Intellihealth’s Dr. Louis Aronne and Dr. Katherine Saunders talk with Dr. Lewis Cantley about the correlations between sugar, cancer, and weight.
Many people understand that a high-sugar diet can lead to obesity and type 2 diabetes, but few realize the connection between sugar, cancer, and weight.
Dr. Lewis Cantley is working to change that. As director of the Meyer Cancer Center at Weill Cornell Medicine, he and his team are working to find more effective cancer treatments that involve lowering a person’s insulin levels.
Sugar and Obesity
In this episode of Weight Matters, Dr. Louis Aronne and Dr. Katherine Sanders talk with Dr. Cantley about the groundbreaking discoveries his team has made around insulin resistance, cancer treatment methods, and the PI3K enzyme. He also shares some practical applications of his research for anyone looking to manage their obesity or reduce their risk of cancer.
Sugars, specifically those containing fructose, are the most common cause of obesity, Dr. Cantley argued. This is partly because the more sugar you eat, the more insulin your body has to produce to regulate the glucose in your bloodstream. And insulin in turn causes cells to grow, including fat cells.
“Obesity is almost invariably a consequence of eating too much sugar. Most nutritionists will say, ‘Well if you eat too much of anything, you will become obese’ But sugar is the thing that causes obesity more than any other thing that you eat,” he shared.
Along with increased insulin production, a recent discovery has shown that eating sugar regularly causes the intestine to start absorbing 30% more of the calories you eat into the bloodstream.
“It’s not just the calories in the sugar that are making you gain weight, it’s the consequences of the sugar making the intestine absorb more food,” Dr. Cantley explained. “If you cut out sugar you can eliminate the mechanism… and that would be equivalent to reducing your calorie consumption per day by 30%.”
How Obesity Leads to Cancer
This means that when insulin levels increase — like they do in a person who eats a high-sugar diet — PI3K can activate and lead to the growth of cancerous cells.
The PI3K discovery helped explain a trend that researchers had noticed in the early 20th century, when cancer rates started to increase at an alarming rate.
“There was this dramatic correlation going on in the early part of the 20th century, of cancer rates going up dramatically,” Dr. Cantley shared. “And that perfectly correlated by about a 10-year lag with a tenfold increase in sugar consumption in Europe and in America. And in fact, areas of the world that did not adapt this western diet of high sugar consumption did not have these increases in cancer rates.”
Innovations in Cancer Treatment and Obesity Medicine
Dr. Cantley and his team are now working on a clinical trial that combines PI3K inhibitors with a low carbohydrate diet, and he believes it could offer an effective solution.

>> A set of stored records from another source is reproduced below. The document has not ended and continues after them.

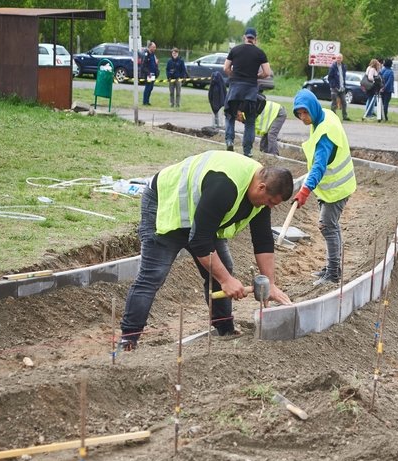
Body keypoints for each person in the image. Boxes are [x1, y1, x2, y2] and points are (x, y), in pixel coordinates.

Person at [118, 151, 294, 351]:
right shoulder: (226, 186)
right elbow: (200, 241)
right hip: (166, 203)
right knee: (153, 274)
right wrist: (226, 280)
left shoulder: (260, 195)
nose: (269, 207)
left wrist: (270, 282)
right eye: (270, 201)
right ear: (261, 187)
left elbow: (262, 240)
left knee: (222, 268)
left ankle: (225, 328)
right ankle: (128, 339)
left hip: (202, 215)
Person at [292, 89, 357, 286]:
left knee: (327, 226)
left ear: (312, 108)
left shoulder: (325, 134)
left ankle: (333, 274)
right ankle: (332, 267)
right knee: (331, 226)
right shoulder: (324, 116)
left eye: (305, 113)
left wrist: (305, 190)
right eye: (299, 114)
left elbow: (319, 166)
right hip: (334, 188)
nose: (303, 118)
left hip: (337, 189)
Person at [224, 27, 272, 157]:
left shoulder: (234, 50)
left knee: (230, 116)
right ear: (255, 39)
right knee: (250, 122)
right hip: (250, 91)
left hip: (235, 89)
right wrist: (256, 76)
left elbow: (226, 68)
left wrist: (234, 76)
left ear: (245, 37)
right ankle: (248, 150)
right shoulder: (260, 53)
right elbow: (267, 72)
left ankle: (229, 141)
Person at [327, 53, 349, 121]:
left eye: (340, 58)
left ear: (342, 59)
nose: (339, 59)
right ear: (336, 58)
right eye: (338, 58)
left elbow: (343, 77)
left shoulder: (343, 66)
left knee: (344, 102)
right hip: (334, 88)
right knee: (334, 102)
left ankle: (345, 116)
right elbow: (330, 77)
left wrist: (343, 86)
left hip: (342, 88)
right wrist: (333, 86)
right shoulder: (333, 67)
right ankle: (333, 117)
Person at [142, 41, 159, 106]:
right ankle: (145, 101)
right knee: (148, 87)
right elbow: (144, 66)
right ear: (150, 47)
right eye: (153, 47)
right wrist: (148, 73)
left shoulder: (153, 55)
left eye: (155, 47)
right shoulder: (147, 54)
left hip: (153, 74)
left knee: (151, 87)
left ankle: (147, 101)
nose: (155, 48)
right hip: (149, 74)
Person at [379, 58, 395, 122]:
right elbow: (389, 82)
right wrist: (384, 88)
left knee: (381, 103)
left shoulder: (382, 71)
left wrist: (381, 88)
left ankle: (380, 115)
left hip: (381, 89)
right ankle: (385, 116)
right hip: (387, 90)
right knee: (386, 104)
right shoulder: (390, 72)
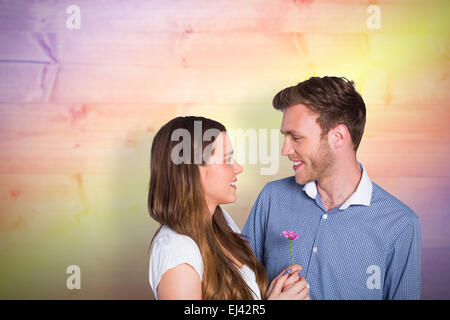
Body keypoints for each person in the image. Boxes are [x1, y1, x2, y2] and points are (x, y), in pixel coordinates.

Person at [242, 76, 421, 300]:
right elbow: (234, 293)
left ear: (338, 136)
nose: (285, 150)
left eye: (296, 137)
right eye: (285, 137)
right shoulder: (271, 198)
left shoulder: (400, 225)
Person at [147, 116, 310, 300]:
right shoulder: (176, 251)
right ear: (193, 171)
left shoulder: (221, 222)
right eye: (227, 159)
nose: (238, 168)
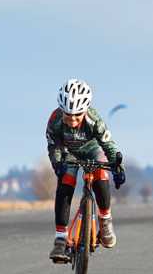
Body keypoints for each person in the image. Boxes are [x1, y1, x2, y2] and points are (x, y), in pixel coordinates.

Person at [46, 79, 125, 263]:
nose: (72, 120)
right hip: (68, 152)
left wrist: (118, 168)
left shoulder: (94, 120)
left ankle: (105, 220)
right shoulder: (55, 120)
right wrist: (58, 163)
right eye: (68, 115)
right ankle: (60, 238)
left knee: (101, 175)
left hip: (92, 150)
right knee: (65, 182)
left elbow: (109, 146)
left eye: (77, 115)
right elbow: (54, 147)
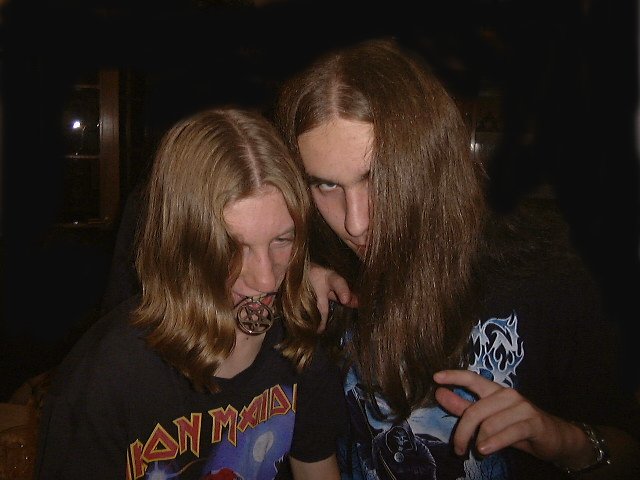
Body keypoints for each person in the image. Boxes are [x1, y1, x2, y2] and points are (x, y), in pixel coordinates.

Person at [273, 37, 640, 479]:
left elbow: (628, 451)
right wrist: (292, 275)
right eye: (326, 185)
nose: (355, 222)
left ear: (432, 160)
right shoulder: (326, 277)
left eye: (378, 178)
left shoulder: (551, 278)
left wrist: (563, 441)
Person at [34, 107, 346, 480]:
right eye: (233, 248)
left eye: (282, 240)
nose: (266, 280)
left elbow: (317, 467)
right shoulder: (105, 378)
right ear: (184, 247)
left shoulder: (299, 339)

“By going on a very low carbohydrate diet, we’ve shown at least in mice, results in this drug being dramatically more effective. The tumors just melt away if we can keep the insulin levels down,” he shared. “Keeping insulin down and giving a PI3K inhibitor is much more effective than just keeping the insulin down.”
For individuals looking to reduce their risk of cancer or even to manage their obesity, Dr. Cantley recommends cutting out sugars with fructose, as well as artificial sweeteners.
“If you can avoid eating anything that tastes sweet for six weeks, then you can break the addiction to sugar,” he shared. “Except for people who may have severe metabolic disorders, particularly genetic predispositions, which some people do, everybody will lose weight if they can take all sweeteners out of their diet.”